-------- AUSZUG --------

Häute samt den Federn dienen bei feierlichen Gelegenheiten den Weibern als
Schulterschmuck, welcher sich auf ihren vollen und runden Armen sehr gut und
reich ausnimmt. Die Eier dieses Vogels werden aufbewahrt für die Nachbrut, bei
welcher Gelegenheit aber gewöhnlich unter zwanzig Eiern kaum eines eine
lebendige Frucht gibt.
[Sa.01_022,15] Das ist das Wesentliche von diesem beliebten Prachtvogel in der
Haushaltung der Saturnbewohner. Dann aber haben sie noch einen Vogel, der
ziemlich häufig angetroffen wird. Dieser kommt dem Leibe nach, was die Form
betrifft, einer Riesengans gleich. Das ist aber eben seine Auszeichnung nicht,
sondern diese besteht in seinem ungewöhnlich langen Halse, welcher vom Leib aus
nicht selten eine Länge von dreißig oder vierzig Klaftern hat. – Die sonstige
Leibfarbe ist bläulichgrau; die Füße aber sind, was auf diesem Planeten zu einer
großen Seltenheit gehört, ganz kohlschwarz. Die Farbe des Halses ist
zinnoberrot, aber dabei nicht matt, sondern sehr stark metallisch glänzend. Der
Kopf ist ebenfalls dem Kopf einer Gans bei euch ähnlich, nur natürlich im
Verhältnis zur übrigen Größe des Vogels, dessen Leib ungefähr die dreimalige
Größe eines Elefanten hat. Der Schweif dieses Vogels gleicht durchaus keinem
Vogelschweif, sondern vom Hinterteil seines Leibes hängt eine Art Pferdeschweif,
dessen Haare nicht selten bei fünf Klafter lang sind. Was die Füße betrifft, so
sind diese ebenfalls im Verhältnis mehr lang als kurz und sind, wie ihr zu sagen
pfleget, baumstark.

-------- DATENSATZEINTRÄGE --------

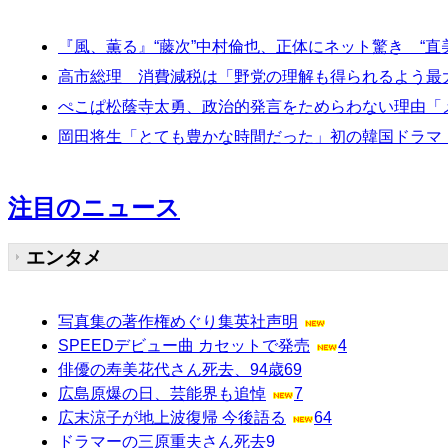
『風、薫る』“藤次”中村倫也、正体にネット驚き “
高市総理 消費減税は「野党の理解も得られるよう最
ぺこぱ松蔭寺太勇、政治的発言をためらわない理由「
岡田将生「とても豊かな時間だった」初の韓国ドラマ「
注目のニュース
エンタメ
写真集の著作権めぐり集英社声明
SPEEDデビュー曲 カセットで発売
4
俳優の寿美花代さん死去、94歳
69
広島原爆の日、芸能界も追悼
7
広末涼子が地上波復帰 今後語る
64
ドラマーの三原重夫さん死去
9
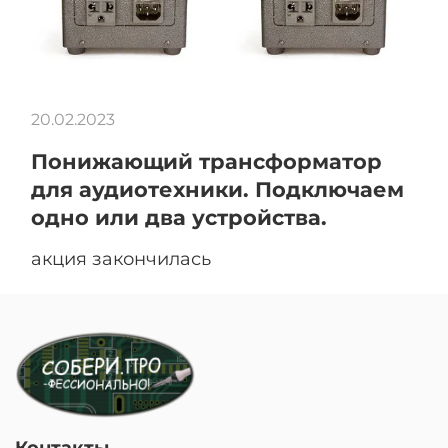
20.02.2023
Понижающий трансформатор
для аудиотехники. Подключаем
одно или два устройства.
акция закончилась
Контакты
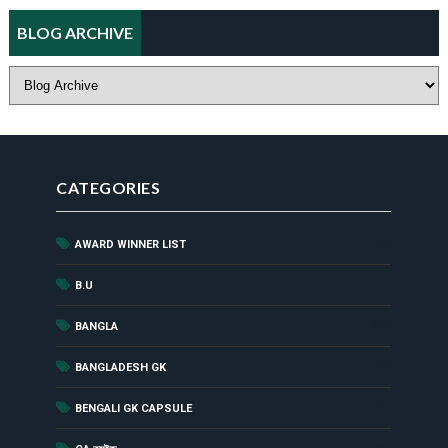
BLOG ARCHIVE
CATEGORIES
AWARD WINNER LIST
(44)
(1)
B.U
(52)
BANGLA
(8)
BANGLADESH GK
(181)
BENGALI GK CAPSULE
(142)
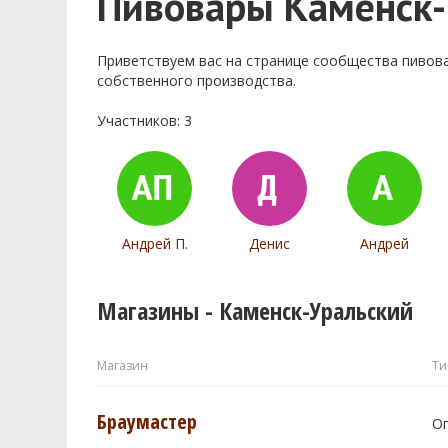
Пивовары Каменск-
Приветствуем ваc на странице сообщества пивов
собственного производства.
Участников: 3
Андрей П.
Денис
Андрей
Магазины - Каменск-Уральский
Магазин
Ти
Браумастер
О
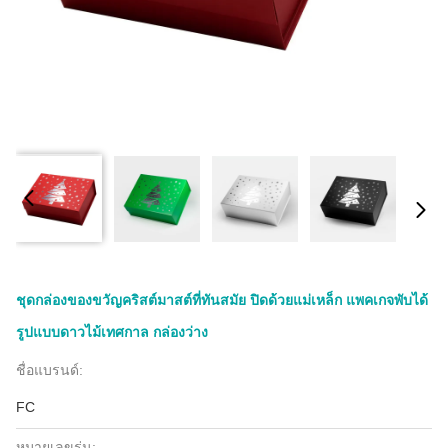
ชุดกล่องของขวัญคริสต์มาสต์ที่ทันสมัย ปิดด้วยแม่เหล็ก แพคเกจพับได้
รูปแบบดาวไม้เทศกาล กล่องว่าง
ชื่อแบรนด์:
FC
หมายเลขรุ่น:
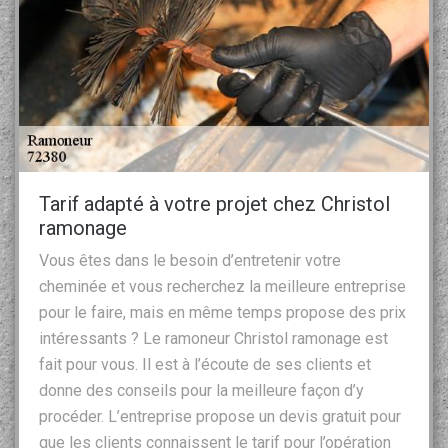
Tarif adapté à votre projet chez Christol
ramonage
Vous êtes dans le besoin d’entretenir votre
cheminée et vous recherchez la meilleure entreprise
pour le faire, mais en même temps propose des prix
intéressants ? Le ramoneur Christol ramonage est
fait pour vous. Il est à l’écoute de ses clients et
donne des conseils pour la meilleure façon d’y
procéder. L’entreprise propose un devis gratuit pour
que les clients connaissent le tarif pour l’opération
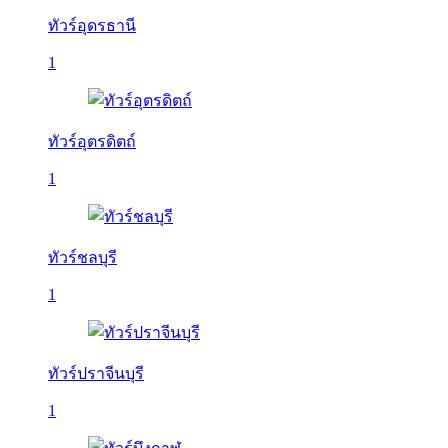
ทัวร์อุดรธานี
1
ทัวร์อุตรดิตถ์
1
ทัวร์ชลบุรี
1
ทัวร์ปราจีนบุรี
1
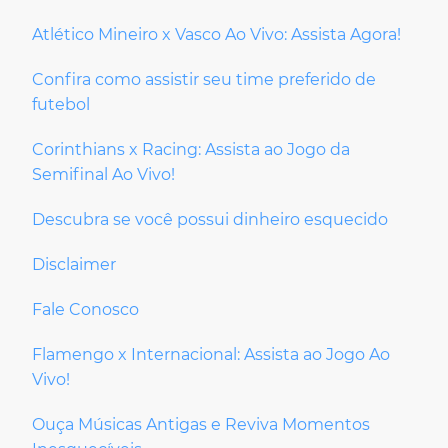
Atlético Mineiro x Vasco Ao Vivo: Assista Agora!
Confira como assistir seu time preferido de
futebol
Corinthians x Racing: Assista ao Jogo da
Semifinal Ao Vivo!
Descubra se você possui dinheiro esquecido
Disclaimer
Fale Conosco
Flamengo x Internacional: Assista ao Jogo Ao
Vivo!
Ouça Músicas Antigas e Reviva Momentos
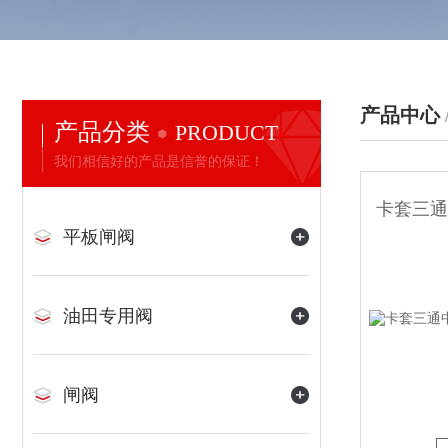
产品中心
产品分类
PRODUCT
我们相信好的产品是信誉的保证！
平板闸阀
油田专用阀
闸阀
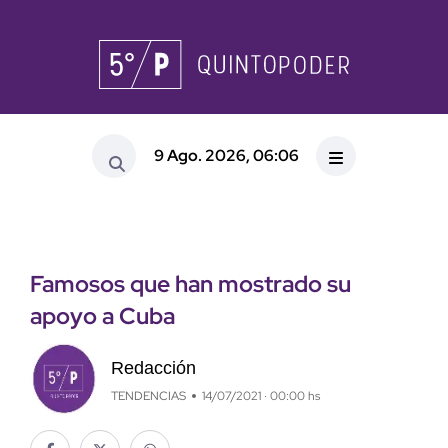
9 Ago. 2026, 06:06
Famosos que han mostrado su
apoyo a Cuba
Redacción
TENDENCIAS
14/07/2021 · 00:00 hs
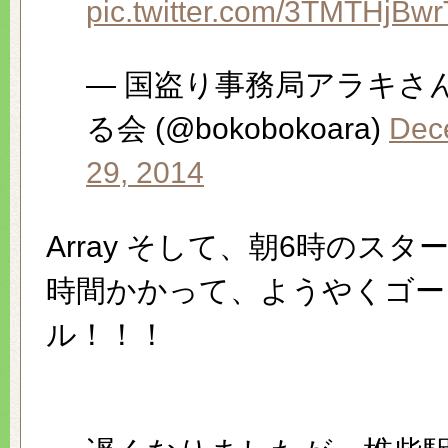
pic.twitter.com/3TMTHjBwr
— 国盗り事務局アラキさ
る会 (@bokobokoara)
Dec
29, 2014
Array そして、朝6時のスタ
時間かかって、ようやくゴー
ル！！！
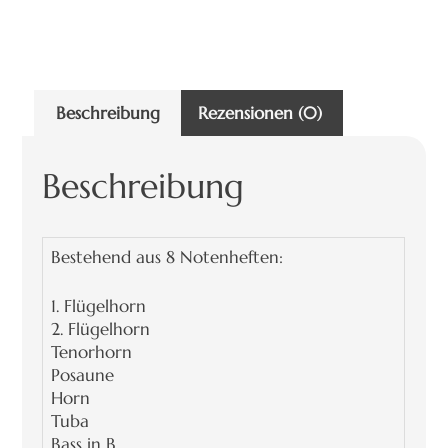
Beschreibung
Rezensionen (0)
Beschreibung
Bestehend aus 8 Notenheften:
1. Flügelhorn
2. Flügelhorn
Tenorhorn
Posaune
Horn
Tuba
Bass in B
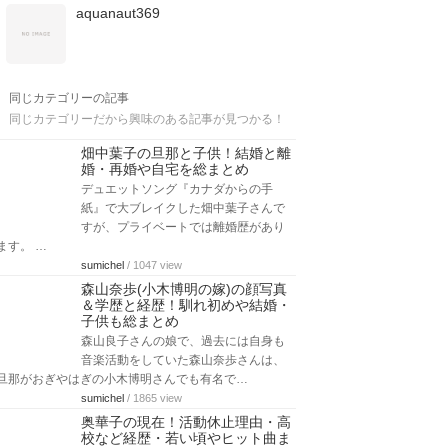
aquanaut369
同じカテゴリーの記事
同じカテゴリーだから興味のある記事が見つかる！
畑中葉子の旦那と子供！結婚と離
婚・再婚や自宅を総まとめ
デュエットソング『カナダからの手
紙』で大ブレイクした畑中葉子さんで
すが、プライベートでは離婚歴があり
ます。 …
sumichel
/ 1047 view
森山奈歩(小木博明の嫁)の顔写真
＆学歴と経歴！馴れ初めや結婚・
子供も総まとめ
森山良子さんの娘で、過去には自身も
音楽活動をしていた森山奈歩さんは、
旦那がおぎやはぎの小木博明さんでも有名で…
sumichel
/ 1865 view
奥華子の現在！活動休止理由・高
校など経歴・若い頃やヒット曲ま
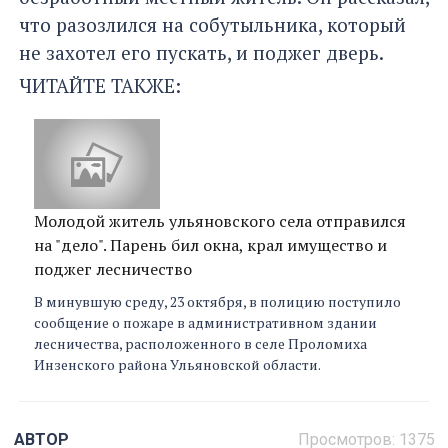
что разозлился на собутыльника, который
не захотел его пускать, и поджег дверь.
ЧИТАЙТЕ ТАКЖЕ:
Молодой житель ульяновского села отправился
на "дело". Парень бил окна, крал имущество и
поджег лесничество
В минувшую среду, 23 октября, в полицию поступило
сообщение о пожаре в административном здании
лесничества, расположенного в селе Проломиха
Инзенского района Ульяновской области.
АВТОР
Просмотров:
1375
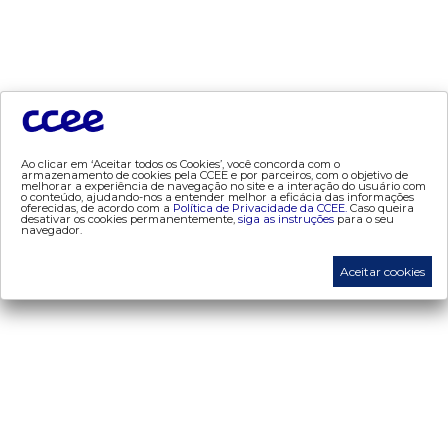
- Painel de Preços
- Conceitos de Preços
mercado
- Alocação de Geração Própria - AGP
Ao clicar em ‘Aceitar todos os Cookies’, você concorda com o
- Adesão
armazenamento de cookies pela CCEE e por parceiros, com o objetivo de
melhorar a experiência de navegação no site e a interação do usuário com
- Certificação de Operadores do Mercado
o conteúdo, ajudando-nos a entender melhor a eficácia das informações
oferecidas, de acordo com a
Política de Privacidade da CCEE.
Caso queira
desativar os cookies permanentemente,
siga as instruções
para o seu
- Certificações de energia
navegador.
- Contabilização
Aceitar cookies
- Contas Setoriais
- Contratos
- Energia de Reserva
- desligamentos
- Exportação de Energia
- Leilões
- Liquidação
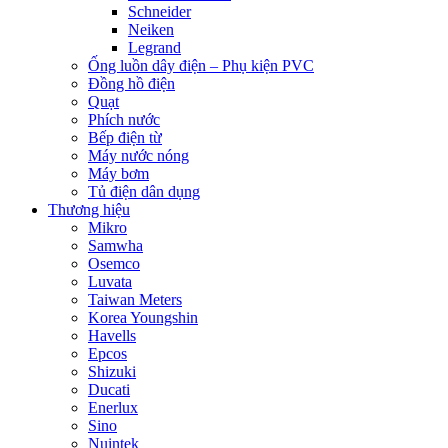
Schneider
Neiken
Legrand
Ống luồn dây điện – Phụ kiện PVC
Đồng hồ điện
Quạt
Phích nước
Bếp điện từ
Máy nước nóng
Máy bơm
Tủ điện dân dụng
Thương hiệu
Mikro
Samwha
Osemco
Luvata
Taiwan Meters
Korea Youngshin
Havells
Epcos
Shizuki
Ducati
Enerlux
Sino
Nuintek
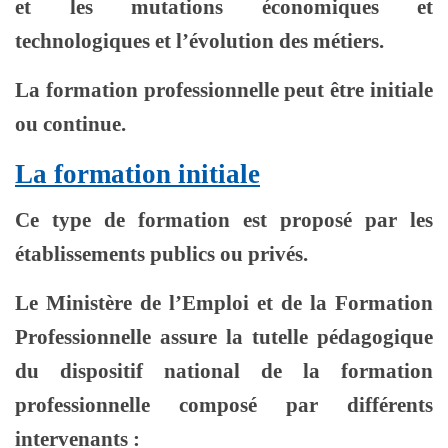
et les mutations économiques et
technologiques et l’évolution des métiers.
La formation professionnelle peut être initiale
ou continue.
La formation initiale
Ce type de formation est proposé par les
établissements publics ou privés.
Le Ministère de l’Emploi et de la Formation
Professionnelle assure la tutelle pédagogique
du dispositif national de la formation
professionnelle composé par différents
intervenants :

--------

» **AUFGABEN**:
a - Übertrage diesen Satz aus dem Auszug ins Englische: „Die sonstige Leibfarbe ist bläulichgrau; die Füße aber sind, was auf diesem Planeten zu einer großen Seltenheit gehört, ganz kohlschwarz.“
b - Bestimme alle Zeilen der Einträge, in denen die Zeichenfolge „điện“ vorkommt, und gib jede davon unverändert wieder.

» **ANTWORTEN**:
a - Its body color is otherwise bluish gray; the feet, however, are entirely coal black, which is a great rarity on this planet.

b -
Ống luồn dây điện – Phụ kiện PVC
Đồng hồ điện
Bếp điện từ
Tủ điện dân dụng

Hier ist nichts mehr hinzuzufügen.